Buster and Lizzie are asleep and Hank has snuck down to the rumpus room, found Susan there and persuaded her to take a ride with him in his father's truck. They are parked by the river. Isabel moves in behind her husband, wraps her arms around his gut and licks his sweaty neck. He tastes of salt and a briny tang. Her belly, flatter than it has been in months, presses into his rear. She fishes in his pants pocket for a Zippo and dallies there a moment longer than is necessary. “It's not folks,” she says, having guessed the conversation from one end. “It's just Len.” She reaches around behind to the counter where she left an open package of cigarettes, lights one, inhales deeply and turns to blow the smoke down the back of Tom's neck, under his collar. “His nose is out of joint because we took Susan in.”

“If it's not one damned thing it's another. It's always something with him. Well he can shove it. See if that bastard ever gets so much as a hello from me again!”

“You don't mean that,” Isabel soothes. “You're a better man than that.”

A better man. No. Tom doesn't think so any more. Their livelihoods depend on tobacco, and the marketing board getting government support is a good idea but instead of making things better for the community it's become a great glass ceiling shattering down on him. He's been fighting someone or something all year because of it. He collapses his weight against Isabel's and is unspeakably tired.

“You know what's worse? The boys.”

“Thomas.”

“No, Hank's miserable here; I can see that. And I can't talk to Buster any more without it turning into a fight. I've tried. I'm through fighting, Isabel. In fact, Hazel can bring in someone else to lead the parade. Len can produce and sell as much as he wants, goddamnit. I'm washing my hands of it all.” He meets her eyes. “We can manage the costs of that surgery too. Tell Doc John if his offer to go with Buster still stands, we'll take it.”

The farm and everything it represents is Tom's right hand, his left hand, his entire sense of himself carried in both and Isabel knows it.

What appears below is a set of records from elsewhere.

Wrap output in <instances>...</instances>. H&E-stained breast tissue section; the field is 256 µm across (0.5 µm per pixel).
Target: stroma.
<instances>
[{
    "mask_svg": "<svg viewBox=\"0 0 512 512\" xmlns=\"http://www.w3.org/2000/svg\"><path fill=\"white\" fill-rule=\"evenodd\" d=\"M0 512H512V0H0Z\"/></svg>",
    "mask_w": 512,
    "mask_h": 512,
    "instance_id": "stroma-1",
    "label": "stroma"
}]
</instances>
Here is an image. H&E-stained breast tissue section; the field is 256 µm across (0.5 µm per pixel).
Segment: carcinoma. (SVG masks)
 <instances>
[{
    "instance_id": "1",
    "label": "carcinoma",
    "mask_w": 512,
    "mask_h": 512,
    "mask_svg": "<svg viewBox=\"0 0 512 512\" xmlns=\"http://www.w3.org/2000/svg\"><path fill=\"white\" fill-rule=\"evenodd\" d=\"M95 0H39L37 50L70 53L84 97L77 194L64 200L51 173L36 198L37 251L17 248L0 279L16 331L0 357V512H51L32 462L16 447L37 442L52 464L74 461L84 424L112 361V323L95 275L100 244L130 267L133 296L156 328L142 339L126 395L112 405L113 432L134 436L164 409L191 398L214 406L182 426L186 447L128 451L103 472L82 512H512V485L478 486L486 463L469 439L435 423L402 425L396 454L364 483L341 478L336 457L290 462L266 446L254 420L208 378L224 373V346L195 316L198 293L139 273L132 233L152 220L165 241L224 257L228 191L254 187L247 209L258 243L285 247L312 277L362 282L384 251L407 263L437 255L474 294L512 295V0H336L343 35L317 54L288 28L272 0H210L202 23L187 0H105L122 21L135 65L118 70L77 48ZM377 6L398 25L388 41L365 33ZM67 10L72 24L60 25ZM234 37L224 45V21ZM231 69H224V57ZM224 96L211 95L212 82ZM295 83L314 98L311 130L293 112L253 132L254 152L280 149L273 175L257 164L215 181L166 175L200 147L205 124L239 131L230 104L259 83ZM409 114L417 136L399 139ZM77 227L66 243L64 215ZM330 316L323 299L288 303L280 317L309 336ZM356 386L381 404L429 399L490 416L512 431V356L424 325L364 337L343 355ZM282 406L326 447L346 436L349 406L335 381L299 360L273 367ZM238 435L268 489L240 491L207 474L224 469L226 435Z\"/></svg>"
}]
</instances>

The fact that someone has taken such a public swing at his reputation leaves her husband feeling as if he's holding air. “Len's all piss and vinegar,” she says. “Everyone knows that. It'll pass. As for Buster, he's been angry with both of us, not only you. This is not about you.” She means it when she says it, and hopes he is listening. It's time she ushered in a reconciliation. She blows smoke rings into the air and rubs up against him like any one of the farm cats rubbing ankles to be let into the house. “Lizzie adores you,” she says. “So does Hank, whether he wants to be a grower or not. So do I. And this surgery is the right decision. You'll see, it'll all work through in time. Buster's coming around. He's just stubborn. A lot like his father.” She presses her cigarette to his lips, nibbles on his earlobe and watches as he sucks hard, his cheeks hollowing.